Grind together: 2 tablespoons Celery Flakes, 1 tablespoon Salt, 1 teaspoon Paprika (hot if you like it spicy, smoked if you like the smoky flavor), 1/2 teaspoon Black Pepper, 1/2 teaspoon Cayenne, 1/4 teaspoon ground Mustard, pinch of Nutmeg, 1/4 teaspoon each Cinnamon, Cardamom, Allspice, Clove, and Ginger
This is great for Taco Tuesday. Use it on chicken, beef, fish, I even add it to black beans and cook them in some olive oil for a veggie taco. You can also add it to a pickled veggie or a slaw to add some good flavors and freshness to a dish. I use this one a lot so you'll definitely want to check it out. You may think the cocoa powder is weird but trust it. Think about Indigenous Cultures to Central and South America. Cacao can be savory or sweet. Once you open your mind to that, flavors can get really delicious.
Blend: 2 teaspoons Salt, 1 teaspoon Oregano, 1 teaspoon ground Chili (not chili powder, that is already a spice blend), 2 teaspoons Paprika (use sweet since there's already some spice), 2 teaspoon each Onion Powder, Garlic Powder, and Cumin, 1 teaspoon Sugar, 1 teaspoon Cocoa Powder, 1/2 teaspoon Cayenne
This is such a great spice blend. I use it to make butter chicken after discovering how delicious it is a couple years ago. It's a common blend in Indian cuisine so it works well with a lot of vegetables, chicken, and lamb. I find a lot of people are afraid of these spices but they have so many benefits to the body so it's great to start cooking with them. One different ingredient though is mace. It isn't the same as what's in pepper spray. Mace is the outer casing of the nutmeg seed. It has a lighter, more floral flavor compared to nutmeg. If you don't want to buy mace you can use a small amount of nutmeg to replace it.
Grind together: 1 tablespoon Peppercorns, 1 tablespoon Green Cardamom Seeds (not the outer casing), 1 1/2 tablespoons Coriander Seeds, 1 tablespoon Cumin Seeds, 1/2 teaspoon Mace, 1 Bay Leaf, 2 inches Cinnamon Stick
Similar to the Chinese five spice, toast the spices in a dry pan until fragrant.
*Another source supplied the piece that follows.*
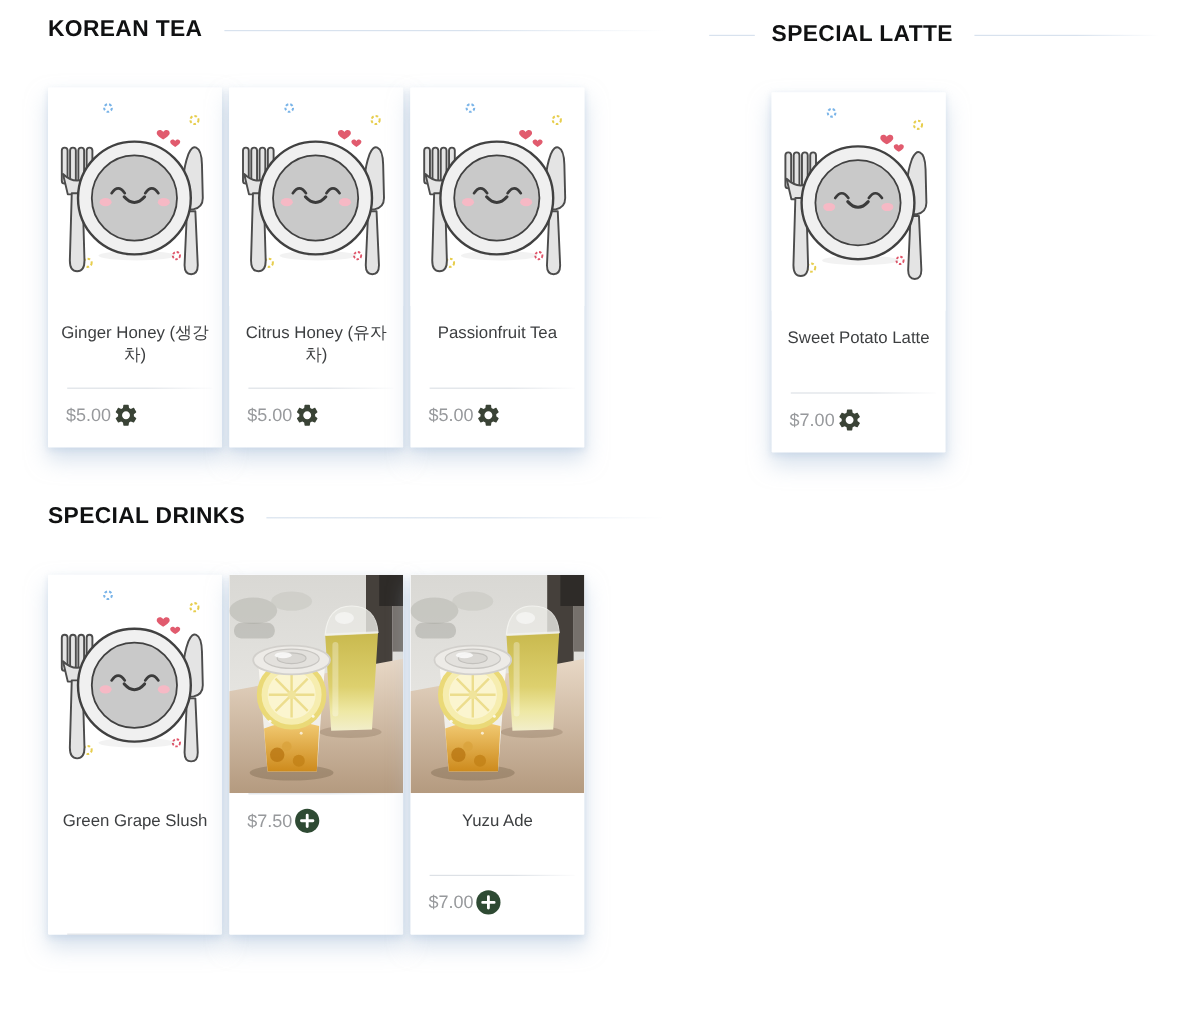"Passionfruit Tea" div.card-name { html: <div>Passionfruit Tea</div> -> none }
This will enhance their flavors and bring a lot more to a dish than the spices themselves. Don't toast the bay leaf or mace though!
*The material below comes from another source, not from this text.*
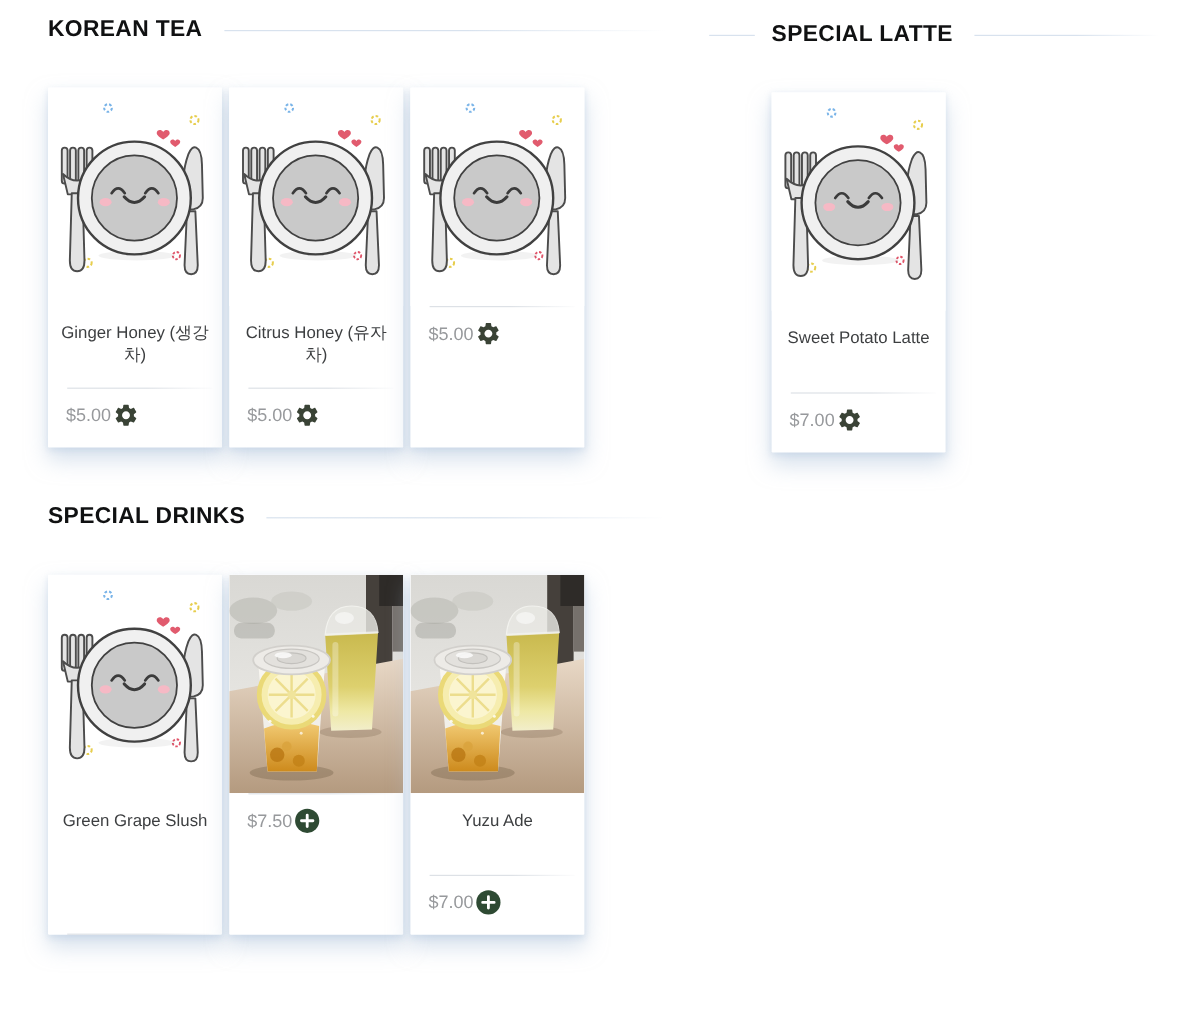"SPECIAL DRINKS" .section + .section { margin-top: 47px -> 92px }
There are so many more blends that exist out there plus anything you make up yourself so please don't limit yourself! Using spices have so many amazing qualities to them from flavor and those medicinal benefits. Get yourself a few to start with and commit to slowly adding a new one once a month or so and soon you'll have a spice shop in your kitchen! Have fun building these flavors and making your dishes at home the best on the block.